The Brick Brothers
Almost exactly a year ago my sons asked me what “investing” was. A strange question from a 9- and 7-year-old, but I was impressed by the curiosity and it seemed timely given the banking implosion.
I lost the boys midway between arcane regulation and exotic financial instruments, but they were intrigued with the idea of a business more complex than a lemonade stand. And then they wouldn’t shut up about starting one, embarking on an entrepreneurial brainstorming session whose intensity would have made a venture capitalist smile. (Or back away slowly.)
The idea, fairly speedily arrived at, was to build on something the kids had been staring at all their lives. In the days following the birth of each of the three kids I built grayscale mosaics of their birth photos out of 1×1 LEGO bricks. They’ve hung on the wall ever since. The business idea, quite simply, was to build these mosaics for others.
And so was born The Brick Brothers.
Listen up, folks. Here’s where I divulge trade secrets.
We then use an open source application call PicToBrick to generate a number of gridded (48×48), reduced-color images. The image that comes closest to capturing the essence of the original photo is chosen and printed out as a guide for the assembly.
Then the boys snap the pieces onto the baseplate, following what is essentially a color-by-numbers schematic. Dangerously, this is mind-numbing (and finger-numbing) but also requires attention to detail: if you pop the wrong brick in place and only notice it several rows later it’s a huge effort to remove the studs.
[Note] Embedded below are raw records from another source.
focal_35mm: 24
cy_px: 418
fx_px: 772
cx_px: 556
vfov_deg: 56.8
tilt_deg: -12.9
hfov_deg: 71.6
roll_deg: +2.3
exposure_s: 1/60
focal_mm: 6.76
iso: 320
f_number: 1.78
What makes this a less-than-rare occurrence is that you really only get a sense of the overall image by moving away from it. When you’re up close snapping away it is often impossible to notice an error.
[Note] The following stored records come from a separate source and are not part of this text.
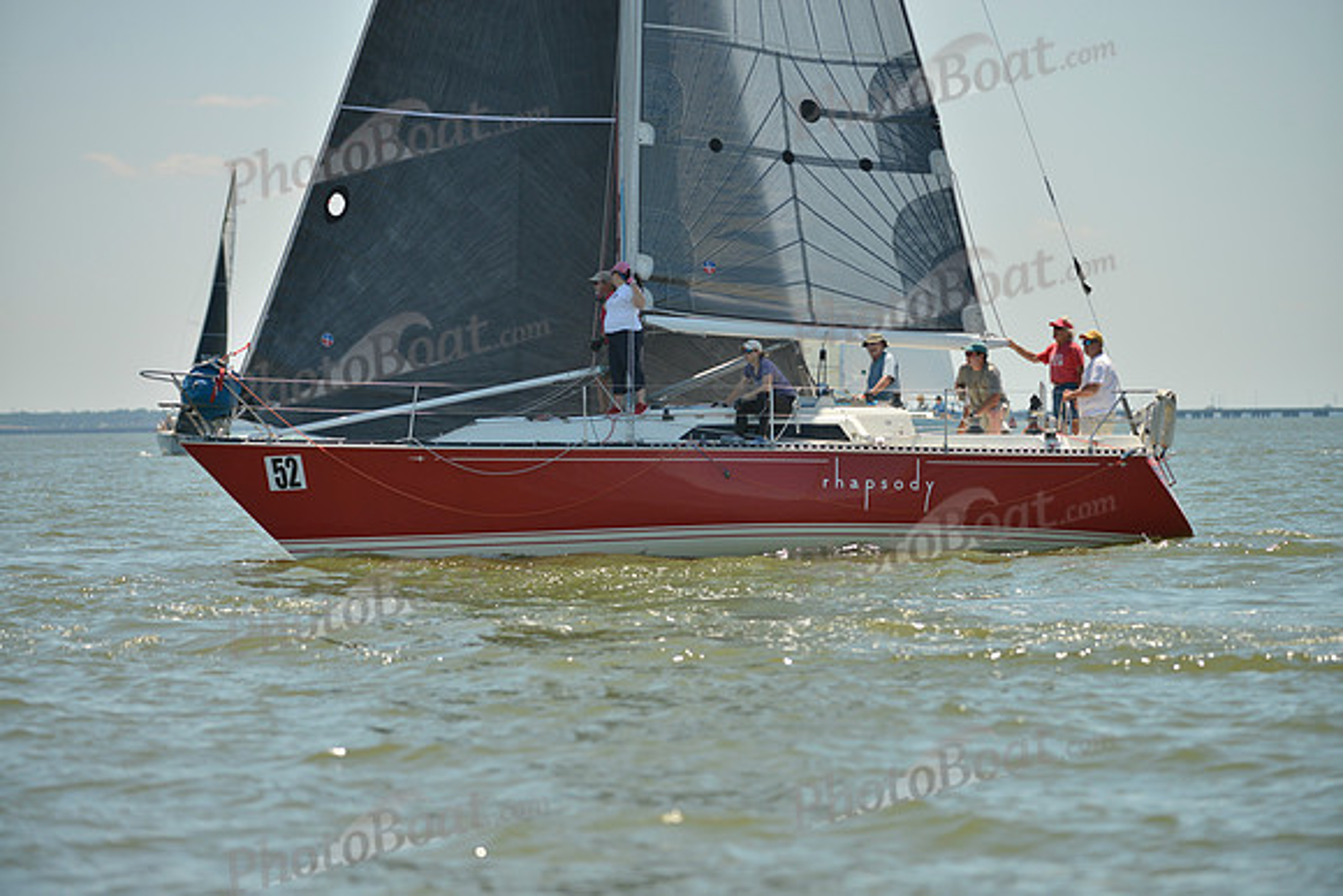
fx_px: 7463
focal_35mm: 200
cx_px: 672
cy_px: 448
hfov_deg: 10.3
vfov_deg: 6.9
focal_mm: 200
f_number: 4
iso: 200
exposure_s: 1/1600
The whole effort takes about 4-6 hours depending on distraction. Then we package up and ship out.
One hurdle — aside from child labor laws — has been finding the 1×1 bricks in bulk cheaply enough. LEGO doesn’t sell in bulk to mere mortals and those bins at their stores contain very specialized bricks. Luckily there’s a massive ecosystem of LEGO re-sellers online, centered on a marketplace called BrickLink. But there’s no single supplier. It’s a scramble to stay well-inventoried and not break the bank.
It should be obvious we’re not in this little enterprise for profit, but I’d continue the business with the boys even at a financial loss given its many lessons: time-management, expenses vs. revenue, the importance of marketing, the concept of chiaroscuro, how easy it is to be driven insane by tiny LEGO blocks, etc. We’re having fun and not losing money. Can’t ask for much more than that.